Le virement électronique de proximité bientôt sur les rails

Créé le

19.05.2011

-

Mis à jour le

31.05.2011

Le virement électronique de proximité devrait voir le jour bientôt en France. Ce nouveau moyen de paiement Sepa est présenté comme une alternative au chèque, dont la gestion est très coûteuse. Si les solutions techniques existent, leur interbancarité et leur modèle économique restent à préciser.

Suite au rapport de Georges Pauget et Emmanuel Constans sur « la tarification des services bancaires » remis en juillet 2010 à la ministre de l’Économie, de l’Industrie et de l’Emploi, celle-ci a demandé à la profession bancaire de réfléchir, courant 2011, à l’élaboration d’un « virement électronique de proximité », qui doit être un service utilisable par le plus grand nombre, au quotidien, pour payer des factures (grands créanciers, artisans, associations…) ou pour transférer de l’argent.

Des caractéristiques communes…

Plusieurs solutions ont été proposées par des établissements, ou groupes de banques. Elles comprennent un certain nombre de spécificités communes : le virement de proximité est un service innovant qui doit permettre de déclencher l’opération de transfert de fonds de manière simple et rapide. Cette opération est à l’initiative du débiteur (le payeur est souvent un particulier), sur la base d’une « demande de paiement » qu’il reçoit du créditeur (en général une entreprise qui attend le règlement de sa facture). Cette « demande de paiement » comporte au moins le montant, la référence de la facture et les coordonnées du compte à créditer, ce qui évite toute ressaisie manuelle. Elle se présente sous un format normalisé international (ISO) qui permet un échange de ces informations entre toutes les banques partenaires. Le dispositif est sécurisé, et il se traduit au final par un virement Sepa, ou à terme, sur un choix élargi aux autres moyens de paiement tels que prélèvement ou carte Sepa. L’utilisation sera possible par plusieurs canaux : banque à distance, téléphone mobile, voire guichet automatique (GAB) option destinée par excellence aux non-internautes. Deux services distincts sont identifiés : le paiement entre un particulier et son créancier (grand facturier, professionnel ou association) et le transfert de fonds entre particuliers.

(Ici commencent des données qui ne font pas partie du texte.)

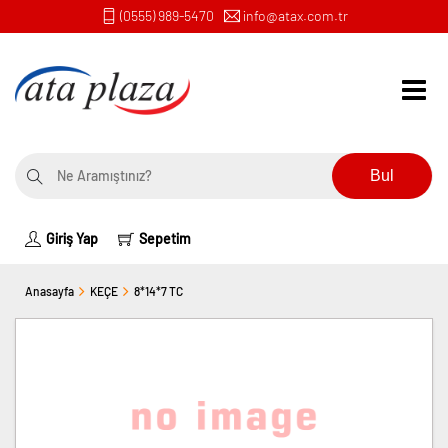
(0555) 989-5470
info@atax.com.tr
Bul
Giriş Yap
Sepetim
Anasayfa
KEÇE
8*14*7 TC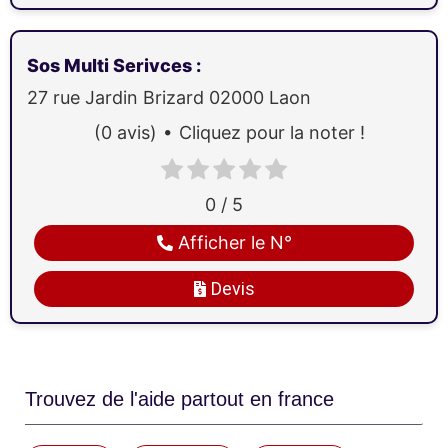
Sos Multi Serivces
:
27 rue Jardin Brizard
02000
Laon
(0 avis)
Cliquez pour la noter !
0 / 5
Afficher le N°
Devis
Trouvez de l'aide partout en france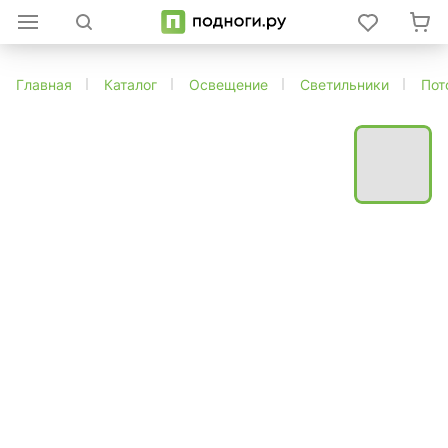
Главная
Каталог
Освещение
Светильники
Пот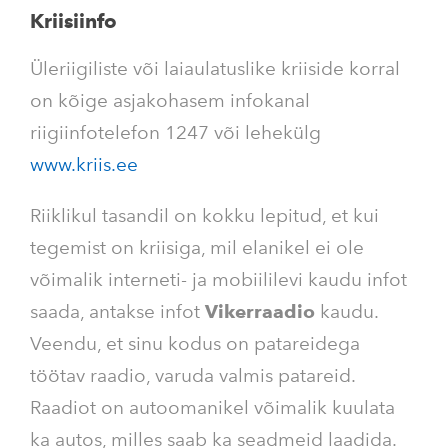
Kriisiinfo
Üleriigiliste või laiaulatuslike kriiside korral
on kõige asjakohasem infokanal
riigiinfotelefon 1247 või lehekülg
www.kriis.ee
Riiklikul tasandil on kokku lepitud, et kui
tegemist on kriisiga, mil elanikel ei ole
võimalik interneti- ja mobiililevi kaudu infot
saada, antakse infot
Vikerraadio
kaudu.
Veendu, et sinu kodus on patareidega
töötav raadio, varuda valmis patareid.
Raadiot on autoomanikel võimalik kuulata
ka autos, milles saab ka seadmeid laadida.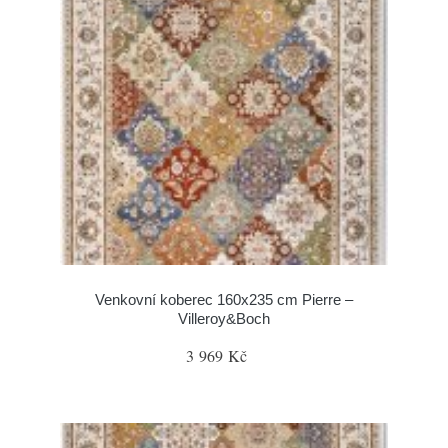
Venkovní koberec 160x235 cm Pierre –
Villeroy&Boch
3 969 Kč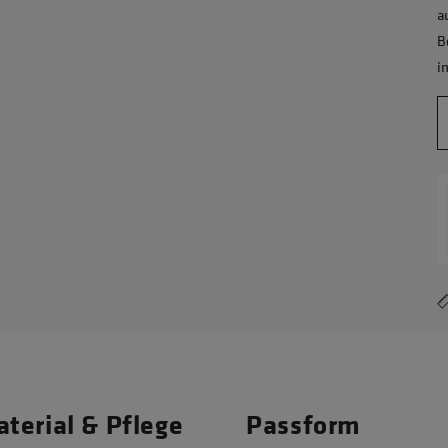
a
B
i
terial & Pflege
Passform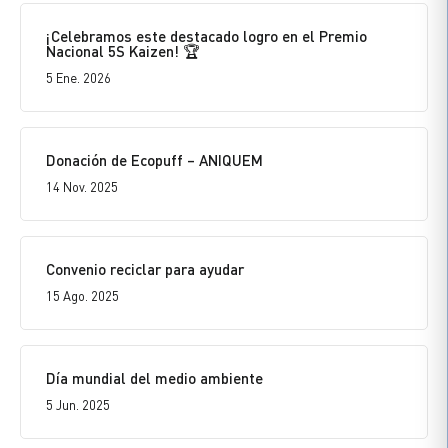
¡Celebramos este destacado logro en el Premio
Nacional 5S Kaizen! 🏆
5 Ene. 2026
Donación de Ecopuff – ANIQUEM
14 Nov. 2025
Convenio reciclar para ayudar
15 Ago. 2025
Día mundial del medio ambiente
5 Jun. 2025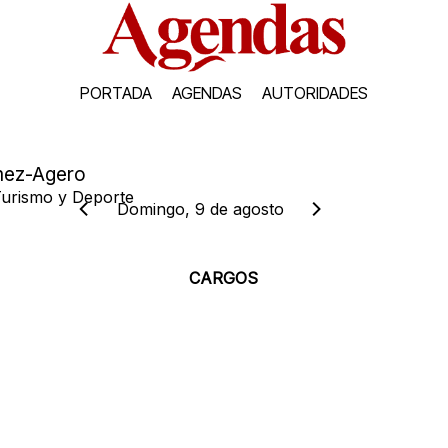
PORTADA
AGENDAS
AUTORIDADES
mez-Agero
Turismo y Deporte
Domingo, 9 de agosto
CARGOS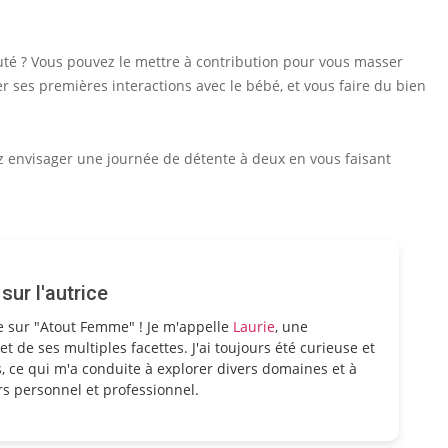
uté ? Vous pouvez le mettre à contribution pour vous masser
r ses premières interactions avec le bébé, et vous faire du bien
z envisager une journée de détente à deux en vous faisant
ur l'autrice
e sur "Atout Femme" ! Je m'appelle
Laurie
, une
et de ses multiples facettes. J'ai toujours été curieuse et
, ce qui m'a conduite à explorer divers domaines et à
s personnel et professionnel.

…mais un service concurrentiel

Les projets présentés par les banques sont fondés sur deux types d’architecture :

  • une architecture répartie ​: les banques s’échangent des demandes de paiement en bilatéral et génèrent de façon classique l’opération de paiement (Sepa) entre le payeur et le payé ;
  • une architecture centralisée ​: un intermédiaire concentre tous les flux d’information des payeurs et des payés.
L’interbancarité de ces solutions, notamment à l’échelle européenne, n’est en revanche pas encore acquise. Elle supposerait de fixer entre banques des règles techniques et fonctionnelles communes (par exemple pour traiter les incidents), et un certain nombre de dispositions économiques applicables à tous. De fait, le modèle économique des solutions doit être approfondi, en fonction du chiffrage des investissements et des coûts de fonctionnement aujourd’hui à l’étude selon les volumes d’activité escomptés. La clarification de la position de la Commission européenne sur les commissions d’interchange serait également la bienvenue pour établir un modèle économique pérenne en toute transparence pour les participants.

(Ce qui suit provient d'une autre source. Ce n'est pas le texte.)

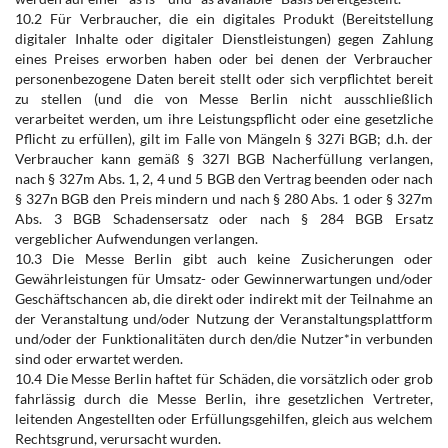
10.2 Für Verbraucher, die ein digitales Produkt (Bereitstellung
digitaler Inhalte oder digitaler Dienstleistungen) gegen Zahlung
eines Preises erworben haben oder bei denen der Verbraucher
personenbezogene Daten bereit stellt oder sich verpflichtet bereit
zu stellen (und die von Messe Berlin nicht ausschließlich
verarbeitet werden, um ihre Leistungspflicht oder eine gesetzliche
Pflicht zu erfüllen), gilt im Falle von Mängeln § 327i BGB; d.h. der
Verbraucher kann gemäß § 327l BGB Nacherfüllung verlangen,
nach § 327m Abs. 1, 2, 4 und 5 BGB den Vertrag beenden oder nach
§ 327n BGB den Preis mindern und nach § 280 Abs. 1 oder § 327m
Abs. 3 BGB Schadensersatz oder nach § 284 BGB Ersatz
vergeblicher Aufwendungen verlangen.
10.3 Die Messe Berlin gibt auch keine Zusicherungen oder
Gewährleistungen für Umsatz- oder Gewinnerwartungen und/oder
Geschäftschancen ab, die direkt oder indirekt mit der Teilnahme an
der Veranstaltung und/oder Nutzung der Veranstaltungsplattform
und/oder der Funktionalitäten durch den/die Nutzer*in verbunden
sind oder erwartet werden.
10.4 Die Messe Berlin haftet für Schäden, die vorsätzlich oder grob
fahrlässig durch die Messe Berlin, ihre gesetzlichen Vertreter,
leitenden Angestellten oder Erfüllungsgehilfen, gleich aus welchem
Rechtsgrund, verursacht wurden.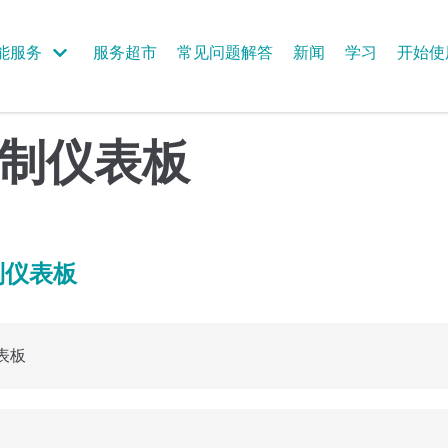
能服务
服务超市
常见问题解答
新闻
学习
开始使
制仪表板
制仪表板
表板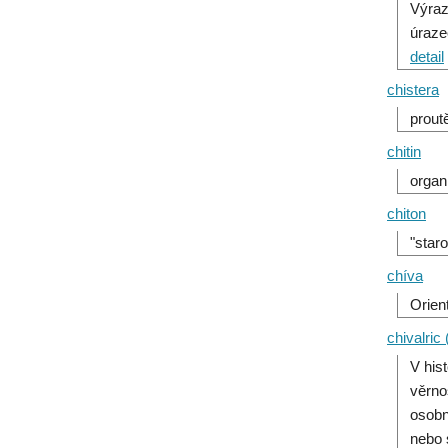
Výraz
úraze
detail
chistera
prout
chitin
organ
chiton
"star
chíva
Orien
chivalric 
V his
věrno
osobn
nebo 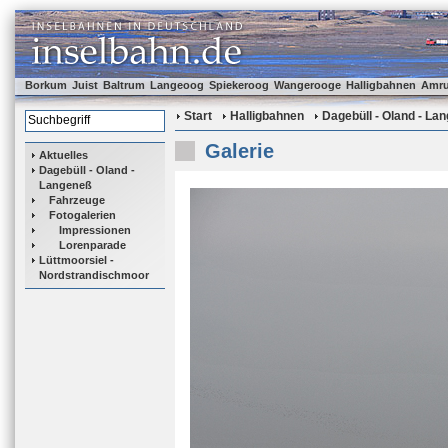
Borkum
Juist
Baltrum
Langeoog
Spiekeroog
Wangerooge
Halligbahnen
Amr
Start
Halligbahnen
Dagebüll - Oland - La
Galerie
Aktuelles
Dagebüll - Oland -
Langeneß
Fahrzeuge
Fotogalerien
Impressionen
Lorenparade
Lüttmoorsiel -
Nordstrandischmoor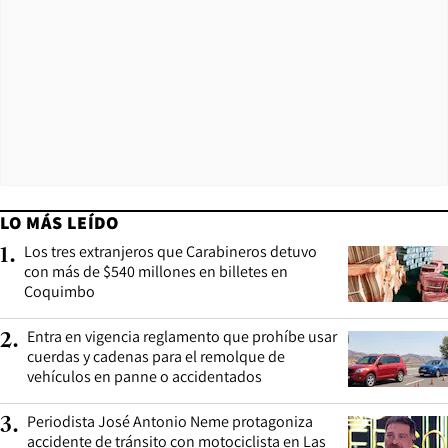
LO MÁS LEÍDO
Los tres extranjeros que Carabineros detuvo
1
.
con más de $540 millones en billetes en
Coquimbo
Entra en vigencia reglamento que prohíbe usar
2
.
cuerdas y cadenas para el remolque de
vehículos en panne o accidentados
Periodista José Antonio Neme protagoniza
3
.
accidente de tránsito con motociclista en Las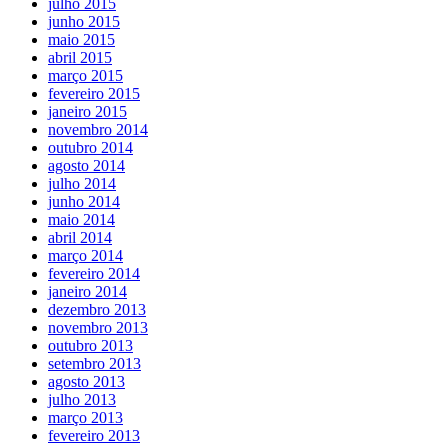
julho 2015
junho 2015
maio 2015
abril 2015
março 2015
fevereiro 2015
janeiro 2015
novembro 2014
outubro 2014
agosto 2014
julho 2014
junho 2014
maio 2014
abril 2014
março 2014
fevereiro 2014
janeiro 2014
dezembro 2013
novembro 2013
outubro 2013
setembro 2013
agosto 2013
julho 2013
março 2013
fevereiro 2013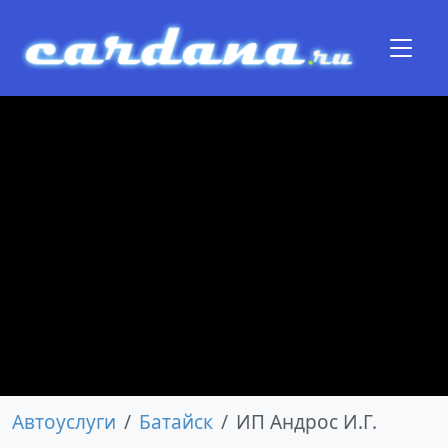
Автоуслуги
Батайск
ИП Андрос И.Г.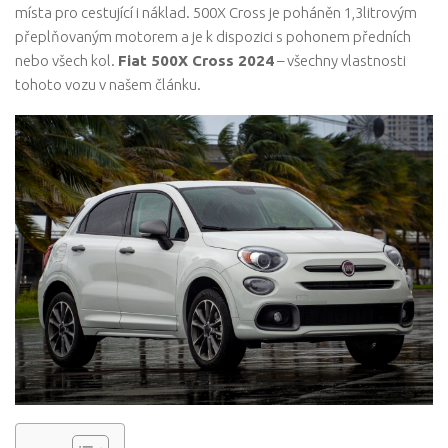
místa pro cestující i náklad. 500X Cross je poháněn 1,3litrovým
přeplňovaným motorem a je k dispozici s pohonem předních
nebo všech kol.
Fiat 500X Cross 2024
– všechny vlastnosti
tohoto vozu v našem článku.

Ce nouveau service de paiement pourrait inclure, à terme, des options complémentaires spécifiques à chaque établissement, autour du stockage et de la gestion de la facture électronique, de l’échange de documents administratifs ou de procédures d’alertes… La tarification sera logiquement établie par chaque établissement sur l’offre qu'il retient en fonction de sa stratégie commerciale propre.

En dépit des travaux complémentaires qui restent à mener, ces nouveaux services sont déjà élaborés et en cours de test. Certaines offres seront d’ailleurs présentées très prochainement. Selon l’intérêt des utilisateurs, les conditions techniques et opérationnelles et la dynamique commerciale des participants, le déploiement sera plus ou moins rapide et un délai de l’ordre de deux ans est certainement à prévoir pour une diffusion à grande échelle. E.C.